Having received a phonecall from SAR who were worried about my whereabouts as I forgot to close my flight plan on an alpine VFR flight, I can testify the system works as advertised and I’m all in favor of that. If I crash I’d rather they start looking ASAP.

As for GA border crossing hassles – i recommend dealing with eAPIS and the convoluted DVFR flight plan procedure, confirmation call with the immigration officer, 15min ETA precision et al before criticising the European system ^^

Last Edited by Shorrick_Mk2 at 12 Feb 08:56

There are a million reasons GA activity is low but I think flight plans and other political aspects are the smallest part of it. I do not know of anybody who would use GA for transport inside Germany but not for crossing the border. Either they do neither of the two or both. ATC integration in Europe is rather good.

I hardly ever use GA for transport because (living in a metropolitan are) there are better means in 95% of the cases. That might be different if I lived somewhere in the US outside the large cities. If you look at which companies operate their own aircraft, you will find that it’s mostly those that are based in rural areas. If you ask me what would have to be different for me to use GA more for business, I wouldn’t know what to say. Thinking practically (which I believe I do in business), I can’t imagine and don’t really want to use GA. Public transport is the better solution and this is where Europe is much ahead of the US (ever heard of Caltrain?).

I am very glad that Europe is diverse and I do not want to live in a uniform Europe. This means that Italian ATC is Italian and the Brits are British (driving on the left lane and doing standard overhead joins). The positive aspects of diversity greatly outweigh the practicality disadvantages.

Concur. Living in Switzerland, a car is more a liability than anything else.

I think the reasons I listed are the main obstacles to GA being used seriously. Plus

  • lack of instrument approaches
  • stupid airport pricing in most large-city cases (€200 or so prevents regular flights, even if on business, unless you are a financier or flying a bunch of people in a TBM/PC12)

The USA solves most of these issues, with FAA controlled (taxpayer generated) funding playing a critical part.

The difficult Customs interface between USA and outside-USA is probably comparable to a European flying into Africa. Suddenly you are into stuff like overflight permits and “local sponsorship invitations” which – in practice – need to be purchased from an agent, for c. €100/person depending on what exactly is needed, and he in turn lubricates the machinery of the usually utterly in-your-face corrupt regime.

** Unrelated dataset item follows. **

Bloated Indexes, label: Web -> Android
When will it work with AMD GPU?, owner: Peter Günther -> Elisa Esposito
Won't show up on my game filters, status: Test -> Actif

I am sure American businessmen who bizjet regularly to Canada, Mexico, etc, use similar commercial services who sort it all out. Even in Europe, you can buy a routepack, with the Eurocontrol routes and a wx briefing, for something like €40 per leg, and the jet operators use those (it seems that most can’t work out the Eurocontrol routings like we do). At the higher level in the food chain, this is the sort of thing that Jeppesen do, for a few hundred $/month and upwards. They don’t just publish approach plates. They can even take care of really essential stuff like “refuelling stops without excessive Customs attention” for flights between Iraq and Cuba – try sorting that through your usual Bongo Bongo Land overflight agent

Administrator
Shoreham EGKA, United Kingdom

I am sure American businessmen who bizjet regularly to Canada, Mexico, etc, use similar commercial services who sort it all out.

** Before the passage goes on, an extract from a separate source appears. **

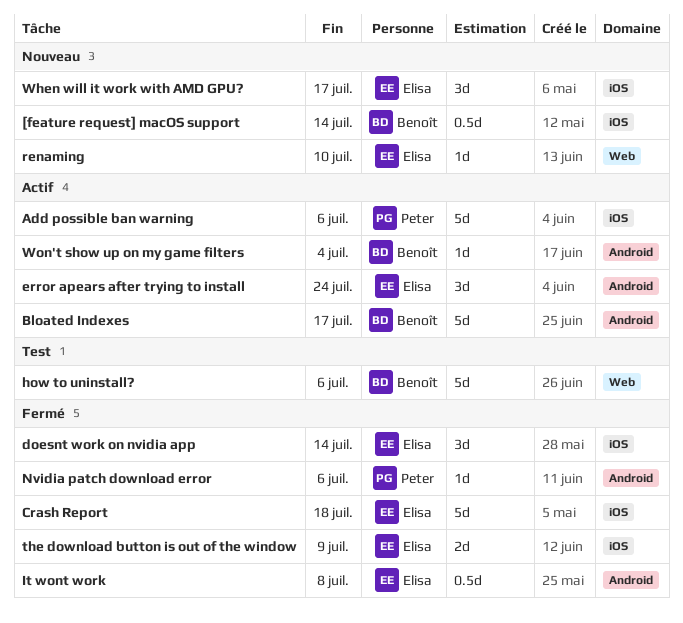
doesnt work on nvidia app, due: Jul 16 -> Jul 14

Peter, most of the traffic I see is private, families etc. it’s amazing to me the number of Mexicans who commute back and forth by plane. The Americans doing the same are mostly doing recreational trips. I’ve ridden along once. In total there’s maybe one flight back across the border every 15 minutes at the local POE, which has full time customs and no commercial traffic.

It’s not that complicated but consistent with my thoughts on traveling by GA in the EU, if every long interstate flight in the US involved the same planning and administrative hassles, GA would collapse. I think it takes a quite unusual kind of individual to do that for fun.